■ **DIRECTIONS FOR THIS TASK**
Here, set down only the lines between the line that contains "周予头埋在我脖子里，闷闷地说：「许沅，我不喜欢喝奶茶，你记住没有？」" and the final line of the material, both included, exactly as written. Skip the pictures.

■ **DATA FOR THIS TASK**
== Segment start ==
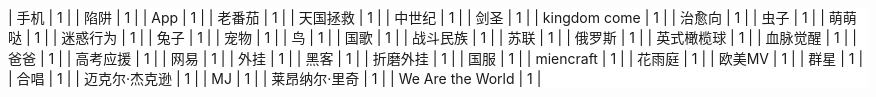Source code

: | 手机 | 1 |
| 陷阱 | 1 |
| App | 1 |
| 老番茄 | 1 |
| 天国拯救 | 1 |
| 中世纪 | 1 |
| 剑圣 | 1 |
| kingdom come | 1 |
| 治愈向 | 1 |
| 虫子 | 1 |
| 萌萌哒 | 1 |
| 迷惑行为 | 1 |
| 兔子 | 1 |
| 宠物 | 1 |
| 鸟 | 1 |
| 国歌 | 1 |
| 战斗民族 | 1 |
| 苏联 | 1 |
| 俄罗斯 | 1 |
| 英式橄榄球 | 1 |
| 血脉觉醒 | 1 |
| 爸爸 | 1 |
| 高考应援 | 1 |
| 网易 | 1 |
| 外挂 | 1 |
| 黑客 | 1 |
| 折磨外挂 | 1 |
| 国服 | 1 |
| miencraft | 1 |
| 花雨庭 | 1 |
| 欧美MV | 1 |
| 群星 | 1 |
| 合唱 | 1 |
| 迈克尔·杰克逊 | 1 |
| MJ | 1 |
| 莱昂纳尔·里奇 | 1 |
| We Are the World | 1 |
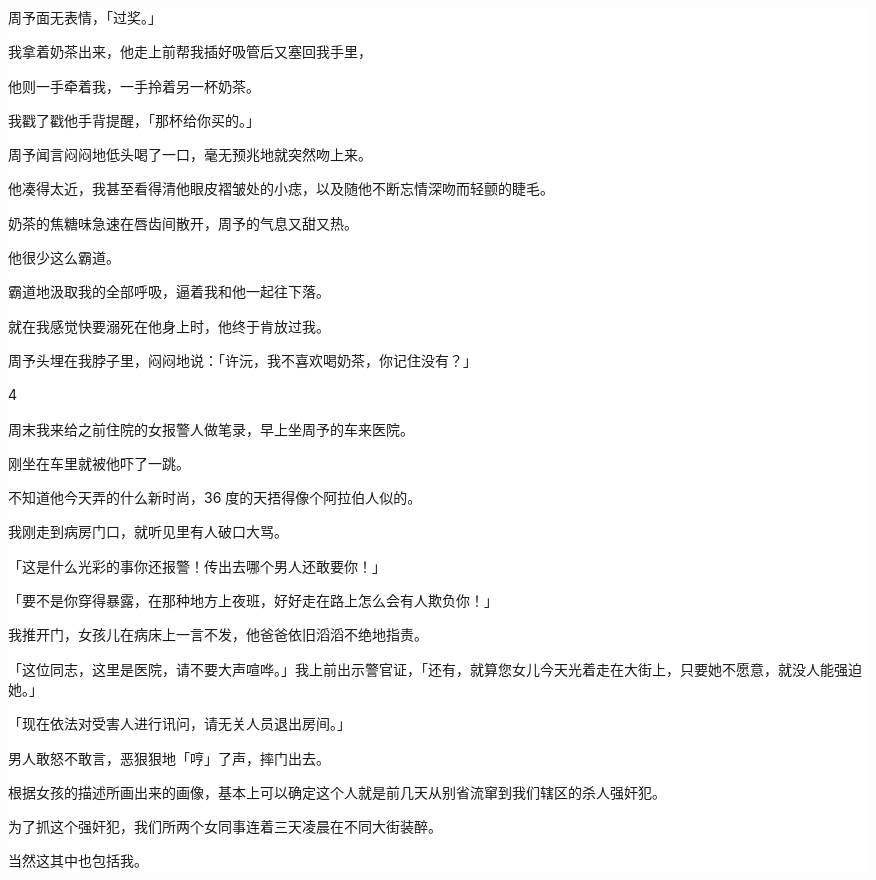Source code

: 周予面无表情，「过奖。」


我拿着奶茶出来，他走上前帮我插好吸管后又塞回我手里，


他则一手牵着我，一手拎着另一杯奶茶。


我戳了戳他手背提醒，「那杯给你买的。」


周予闻言闷闷地低头喝了一口，毫无预兆地就突然吻上来。


他凑得太近，我甚至看得清他眼皮褶皱处的小痣，以及随他不断忘情深吻而轻颤的睫毛。


奶茶的焦糖味急速在唇齿间散开，周予的气息又甜又热。


他很少这么霸道。


霸道地汲取我的全部呼吸，逼着我和他一起往下落。


就在我感觉快要溺死在他身上时，他终于肯放过我。


周予头埋在我脖子里，闷闷地说：「许沅，我不喜欢喝奶茶，你记住没有？」


4


周末我来给之前住院的女报警人做笔录，早上坐周予的车来医院。


刚坐在车里就被他吓了一跳。


不知道他今天弄的什么新时尚，36 度的天捂得像个阿拉伯人似的。


我刚走到病房门口，就听见里有人破口大骂。


「这是什么光彩的事你还报警！传出去哪个男人还敢要你！」


「要不是你穿得暴露，在那种地方上夜班，好好走在路上怎么会有人欺负你！」


我推开门，女孩儿在病床上一言不发，他爸爸依旧滔滔不绝地指责。


「这位同志，这里是医院，请不要大声喧哗。」我上前出示警官证，「还有，就算您女儿今天光着走在大街上，只要她不愿意，就没人能强迫她。」


「现在依法对受害人进行讯问，请无关人员退出房间。」


男人敢怒不敢言，恶狠狠地「哼」了声，摔门出去。


根据女孩的描述所画出来的画像，基本上可以确定这个人就是前几天从别省流窜到我们辖区的杀人强奸犯。


为了抓这个强奸犯，我们所两个女同事连着三天凌晨在不同大街装醉。


当然这其中也包括我。
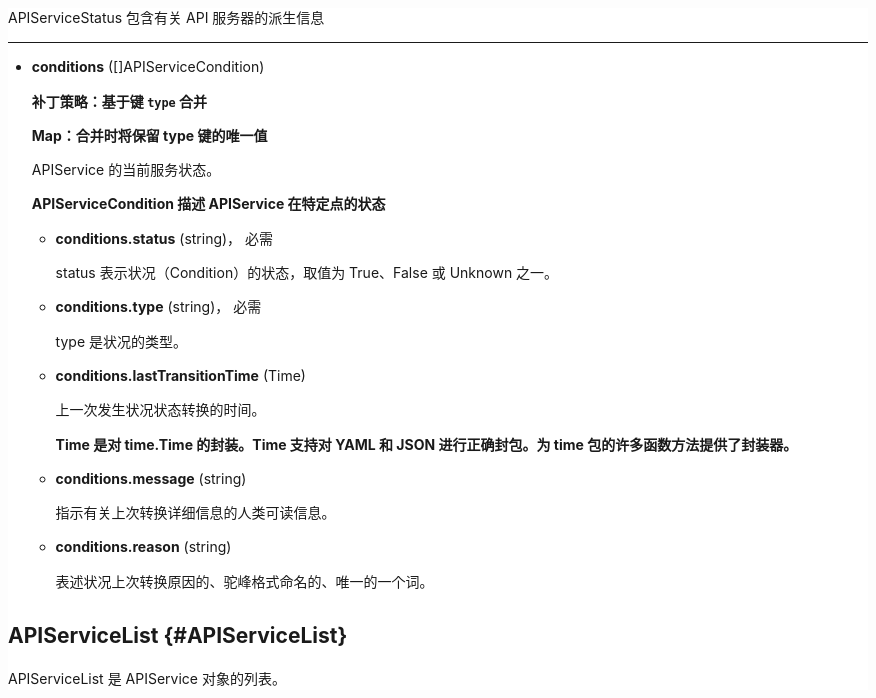 
APIServiceStatus 包含有关 API 服务器的派生信息

<hr>

- **conditions** ([]APIServiceCondition)
  
  **补丁策略：基于键 `type` 合并**

  **Map：合并时将保留 type 键的唯一值**

  APIService 的当前服务状态。

  <a name="APIServiceCondition"></a>
  
  **APIServiceCondition 描述 APIService 在特定点的状态** 

  - **conditions.status** (string)， 必需
    <!--
    Status is the status of the condition. Can be True, False, Unknown.
    -->
    status 表示状况（Condition）的状态，取值为 True、False 或 Unknown 之一。
  
  - **conditions.type** (string)， 必需
    <!--
    Type is the type of the condition.
    -->
    type 是状况的类型。

  - **conditions.lastTransitionTime** (Time)
    <!--
    Last time the condition transitioned from one status to another.
    -->
    上一次发生状况状态转换的时间。
  
    <a name="Time"></a>
    <!--
    *Time is a wrapper around time.Time which supports correct marshaling to YAML and JSON.  Wrappers are provided for many of the factory methods that the time package offers.*
    -->
    **Time 是对 time.Time 的封装。Time 支持对 YAML 和 JSON 进行正确封包。为 time 包的许多函数方法提供了封装器。**
  
  - **conditions.message** (string)
    <!--
    Human-readable message indicating details about last transition.
    -->
    指示有关上次转换详细信息的人类可读信息。  
  
  - **conditions.reason** (string)
    <!--
    Unique, one-word, CamelCase reason for the condition's last transition.
    -->
    表述状况上次转换原因的、驼峰格式命名的、唯一的一个词。
  

## APIServiceList {#APIServiceList}

APIServiceList 是 APIService 对象的列表。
== Segment end ==
■ **EXERCISE OUTPUT**
周予头埋在我脖子里，闷闷地说：「许沅，我不喜欢喝奶茶，你记住没有？」


4


周末我来给之前住院的女报警人做笔录，早上坐周予的车来医院。


刚坐在车里就被他吓了一跳。


不知道他今天弄的什么新时尚，36 度的天捂得像个阿拉伯人似的。


我刚走到病房门口，就听见里有人破口大骂。


「这是什么光彩的事你还报警！传出去哪个男人还敢要你！」


「要不是你穿得暴露，在那种地方上夜班，好好走在路上怎么会有人欺负你！」


我推开门，女孩儿在病床上一言不发，他爸爸依旧滔滔不绝地指责。


「这位同志，这里是医院，请不要大声喧哗。」我上前出示警官证，「还有，就算您女儿今天光着走在大街上，只要她不愿意，就没人能强迫她。」


「现在依法对受害人进行讯问，请无关人员退出房间。」


男人敢怒不敢言，恶狠狠地「哼」了声，摔门出去。


根据女孩的描述所画出来的画像，基本上可以确定这个人就是前几天从别省流窜到我们辖区的杀人强奸犯。


为了抓这个强奸犯，我们所两个女同事连着三天凌晨在不同大街装醉。


当然这其中也包括我。
APIServiceStatus 包含有关 API 服务器的派生信息

<hr>

- **conditions** ([]APIServiceCondition)
  
  **补丁策略：基于键 `type` 合并**

  **Map：合并时将保留 type 键的唯一值**

  APIService 的当前服务状态。

  <a name="APIServiceCondition"></a>
  
  **APIServiceCondition 描述 APIService 在特定点的状态** 

  - **conditions.status** (string)， 必需
    <!--
    Status is the status of the condition. Can be True, False, Unknown.
    -->
    status 表示状况（Condition）的状态，取值为 True、False 或 Unknown 之一。
  
  - **conditions.type** (string)， 必需
    <!--
    Type is the type of the condition.
    -->
    type 是状况的类型。

  - **conditions.lastTransitionTime** (Time)
    <!--
    Last time the condition transitioned from one status to another.
    -->
    上一次发生状况状态转换的时间。
  
    <a name="Time"></a>
    <!--
    *Time is a wrapper around time.Time which supports correct marshaling to YAML and JSON.  Wrappers are provided for many of the factory methods that the time package offers.*
    -->
    **Time 是对 time.Time 的封装。Time 支持对 YAML 和 JSON 进行正确封包。为 time 包的许多函数方法提供了封装器。**
  
  - **conditions.message** (string)
    <!--
    Human-readable message indicating details about last transition.
    -->
    指示有关上次转换详细信息的人类可读信息。  
  
  - **conditions.reason** (string)
    <!--
    Unique, one-word, CamelCase reason for the condition's last transition.
    -->
    表述状况上次转换原因的、驼峰格式命名的、唯一的一个词。
  

## APIServiceList {#APIServiceList}

APIServiceList 是 APIService 对象的列表。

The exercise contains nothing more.